TASK BRIEF: Substitute "ezüstérmes" for each occurrence of "bronzérmes" in the material below and give its lines again with everything else unchanged. Leave the pictures out of your answer.

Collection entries
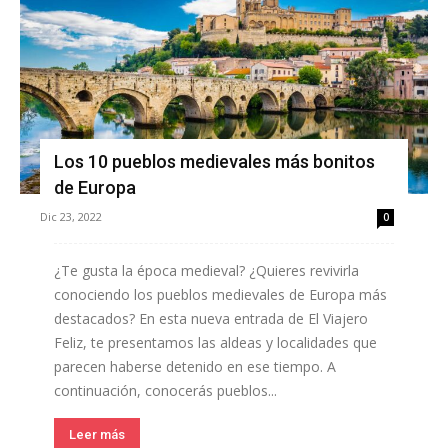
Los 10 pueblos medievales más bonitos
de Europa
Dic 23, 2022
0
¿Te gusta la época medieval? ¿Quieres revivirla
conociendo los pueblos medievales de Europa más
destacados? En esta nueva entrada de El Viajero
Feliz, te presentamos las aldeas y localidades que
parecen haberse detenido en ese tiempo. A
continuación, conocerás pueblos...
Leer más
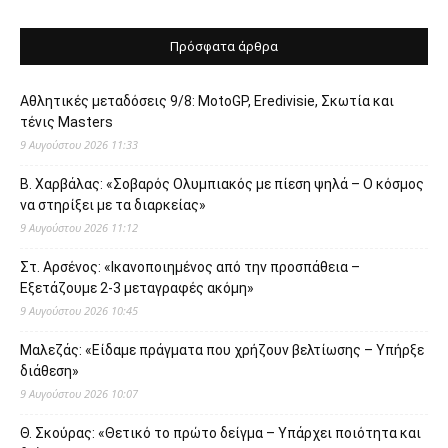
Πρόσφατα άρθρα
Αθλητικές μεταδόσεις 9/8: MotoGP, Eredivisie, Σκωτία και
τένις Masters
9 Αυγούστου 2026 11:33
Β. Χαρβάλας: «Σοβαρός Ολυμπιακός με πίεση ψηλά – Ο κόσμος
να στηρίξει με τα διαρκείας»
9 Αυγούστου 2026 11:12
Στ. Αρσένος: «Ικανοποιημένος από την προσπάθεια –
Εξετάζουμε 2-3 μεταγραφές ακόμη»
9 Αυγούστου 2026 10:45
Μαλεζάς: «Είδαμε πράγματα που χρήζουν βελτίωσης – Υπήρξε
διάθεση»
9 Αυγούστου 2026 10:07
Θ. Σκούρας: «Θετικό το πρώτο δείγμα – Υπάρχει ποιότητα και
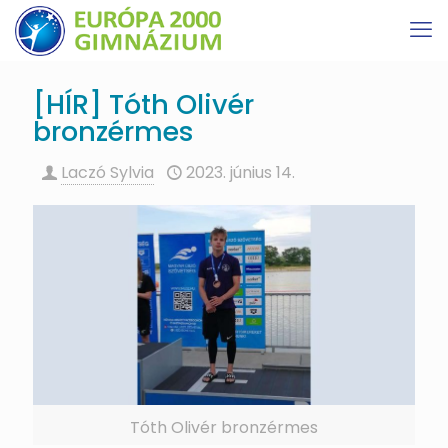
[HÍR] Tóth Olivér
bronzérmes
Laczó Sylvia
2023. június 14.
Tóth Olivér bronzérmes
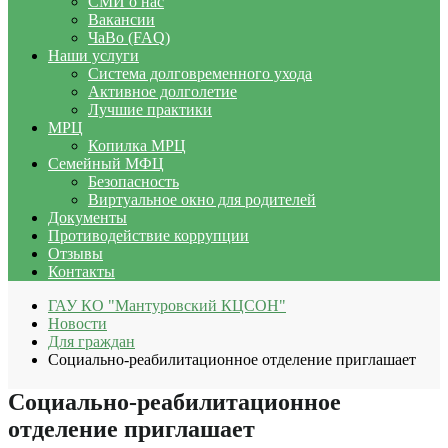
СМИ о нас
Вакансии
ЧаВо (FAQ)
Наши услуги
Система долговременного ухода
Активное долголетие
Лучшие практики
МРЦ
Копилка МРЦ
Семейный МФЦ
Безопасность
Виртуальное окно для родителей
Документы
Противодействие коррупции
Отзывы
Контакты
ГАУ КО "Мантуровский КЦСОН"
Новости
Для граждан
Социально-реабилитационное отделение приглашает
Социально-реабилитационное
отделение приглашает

SOLUTION FOR THIS EXERCISE:
Los 10 pueblos medievales más bonitos
de Europa
Dic 23, 2022
0
¿Te gusta la época medieval? ¿Quieres revivirla
conociendo los pueblos medievales de Europa más
destacados? En esta nueva entrada de El Viajero
Feliz, te presentamos las aldeas y localidades que
parecen haberse detenido en ese tiempo. A
continuación, conocerás pueblos...
Leer más
Πρόσφατα άρθρα
Αθλητικές μεταδόσεις 9/8: MotoGP, Eredivisie, Σκωτία και
τένις Masters
9 Αυγούστου 2026 11:33
Β. Χαρβάλας: «Σοβαρός Ολυμπιακός με πίεση ψηλά – Ο κόσμος
να στηρίξει με τα διαρκείας»
9 Αυγούστου 2026 11:12
Στ. Αρσένος: «Ικανοποιημένος από την προσπάθεια –
Εξετάζουμε 2-3 μεταγραφές ακόμη»
9 Αυγούστου 2026 10:45
Μαλεζάς: «Είδαμε πράγματα που χρήζουν βελτίωσης – Υπήρξε
διάθεση»
9 Αυγούστου 2026 10:07
Θ. Σκούρας: «Θετικό το πρώτο δείγμα – Υπάρχει ποιότητα και
[HÍR] Tóth Olivér
ezüstérmes
Laczó Sylvia
2023. június 14.
Tóth Olivér ezüstérmes
СМИ о нас
Вакансии
ЧаВо (FAQ)
Наши услуги
Система долговременного ухода
Активное долголетие
Лучшие практики
МРЦ
Копилка МРЦ
Семейный МФЦ
Безопасность
Виртуальное окно для родителей
Документы
Противодействие коррупции
Отзывы
Контакты
ГАУ КО "Мантуровский КЦСОН"
Новости
Для граждан
Социально-реабилитационное отделение приглашает
Социально-реабилитационное
отделение приглашает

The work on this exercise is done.